Mas é com Aquarius (2016) que Kleber se aproxima fortemente do cinema de Jia Zhangke. A protagonista vivida por Sônia Braga é instada a sair do apartamento à beira-mar no qual guarda lembranças. De um lado, a especulação imobiliária, os herdeiros de uma mentalidade meritocrática guiada pela lei canhestra do dinheiro como totem do sucesso. Do outro, alguém disposta a resistir, a nadar contra a maré de tubarões perigosos, pois guiados por uma noção plantada de moradia idealizada. A roda do capitalismo não pode parar (senão morre, como os tubarões, em constante movimento) e a protagonista se coloca como um entrave para essa dinâmica viciada. Já em Bacurau (2019), dirigido em parceria com Juliano Dornelles, Kleber volta a falar de resistência, não apontando diretamente para essa lógica monetária como agente de mudanças forçosas, mas abrindo espaço para constatações de natureza semelhante/complementar. Ao que nos interessa neste pequeno artigo, é bom salientar o desenho de Bacurau como uma comunidade relutante, mantenedora das características que lhe tornam singular, uma cultora da História.
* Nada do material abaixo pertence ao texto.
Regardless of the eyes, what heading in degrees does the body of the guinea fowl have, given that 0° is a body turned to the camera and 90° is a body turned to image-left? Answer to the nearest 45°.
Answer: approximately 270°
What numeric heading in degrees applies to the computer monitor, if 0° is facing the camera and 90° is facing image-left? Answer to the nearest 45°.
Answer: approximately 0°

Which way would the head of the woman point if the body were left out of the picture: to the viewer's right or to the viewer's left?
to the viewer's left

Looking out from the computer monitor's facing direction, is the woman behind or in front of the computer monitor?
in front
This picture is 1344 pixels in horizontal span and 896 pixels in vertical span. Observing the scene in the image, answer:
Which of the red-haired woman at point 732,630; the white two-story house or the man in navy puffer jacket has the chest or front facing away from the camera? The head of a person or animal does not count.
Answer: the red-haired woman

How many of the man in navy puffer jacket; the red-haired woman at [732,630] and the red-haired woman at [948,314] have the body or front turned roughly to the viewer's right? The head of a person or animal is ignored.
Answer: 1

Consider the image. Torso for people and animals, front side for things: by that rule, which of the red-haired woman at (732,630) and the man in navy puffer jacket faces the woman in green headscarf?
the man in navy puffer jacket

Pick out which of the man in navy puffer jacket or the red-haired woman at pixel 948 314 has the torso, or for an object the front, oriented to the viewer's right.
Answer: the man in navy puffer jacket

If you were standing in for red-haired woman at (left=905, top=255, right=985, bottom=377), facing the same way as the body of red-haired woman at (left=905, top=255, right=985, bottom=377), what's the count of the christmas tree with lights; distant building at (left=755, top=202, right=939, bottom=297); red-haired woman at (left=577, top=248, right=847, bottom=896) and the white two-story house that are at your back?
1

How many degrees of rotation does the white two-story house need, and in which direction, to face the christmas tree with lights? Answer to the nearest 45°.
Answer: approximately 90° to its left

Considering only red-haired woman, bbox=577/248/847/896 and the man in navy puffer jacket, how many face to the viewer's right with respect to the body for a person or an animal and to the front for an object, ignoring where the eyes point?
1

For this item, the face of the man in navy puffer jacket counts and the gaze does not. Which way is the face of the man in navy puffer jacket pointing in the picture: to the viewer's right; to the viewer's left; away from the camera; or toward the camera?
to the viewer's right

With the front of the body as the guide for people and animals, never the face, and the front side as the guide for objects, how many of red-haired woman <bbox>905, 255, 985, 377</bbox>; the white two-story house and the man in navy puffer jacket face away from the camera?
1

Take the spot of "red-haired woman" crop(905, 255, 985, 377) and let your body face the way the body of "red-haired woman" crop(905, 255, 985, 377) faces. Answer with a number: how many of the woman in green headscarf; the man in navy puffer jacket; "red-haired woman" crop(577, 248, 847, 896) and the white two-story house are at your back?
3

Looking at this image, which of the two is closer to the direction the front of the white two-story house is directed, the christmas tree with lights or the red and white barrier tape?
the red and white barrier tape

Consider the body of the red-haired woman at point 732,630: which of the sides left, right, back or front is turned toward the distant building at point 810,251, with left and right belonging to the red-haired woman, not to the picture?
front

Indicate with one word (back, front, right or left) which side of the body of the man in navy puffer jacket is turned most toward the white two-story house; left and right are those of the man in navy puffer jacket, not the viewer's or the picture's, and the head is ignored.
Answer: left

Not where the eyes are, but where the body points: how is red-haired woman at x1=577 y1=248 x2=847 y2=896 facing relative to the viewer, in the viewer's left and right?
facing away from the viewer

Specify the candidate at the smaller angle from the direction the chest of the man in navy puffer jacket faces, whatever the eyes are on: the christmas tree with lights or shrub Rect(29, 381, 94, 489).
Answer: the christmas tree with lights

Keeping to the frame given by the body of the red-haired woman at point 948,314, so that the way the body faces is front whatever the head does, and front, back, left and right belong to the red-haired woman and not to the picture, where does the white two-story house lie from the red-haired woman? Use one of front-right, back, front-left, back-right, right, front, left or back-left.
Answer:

Está aí a chave da desolação que corta, de maneiras distintas, os filmes de Jia Zhangke e Kleber Mendonça Filho. Eles miram o desrespeito com a História, a descartabilidade da memória afetiva, a dificuldade para lidar com demandas dessa atualidade quimérica que aspira freneticamente por um futuro estigmatizado num tecido de sucessivas novidades “benfazejas”. O poder está concentrado nas mãos dos detentores do dinheiro, esta força que permite ditar regras, mesmo as arbitrárias e benéficas de uma meia dúzia de gatos pingados em detrimento da maioria da população. Se no recente Amor Até as Cinzas (2019) Jia Zhangke observa a modificação dos laços, inclusive nos intestinos da máfia, a partir dessa perspectiva de recrudescimento travestido de melhoria, em Bacurau Kleber oferece a noção de que resistir aos ímpetos dos dominantes (neste caso o dos norte-americanos caçadores) nem sempre passa batido pela erupção da violência do oprimido que, diga-se, não é absolutamente equivalente a do opressor. Nessa aproximação possível, o chinês e o brasileiro se alinham por radiografar paisagens afetivas ameaçadas, na iminência de serem desfiguradas pelo “progresso” defendido por quem prioriza a lucratividade.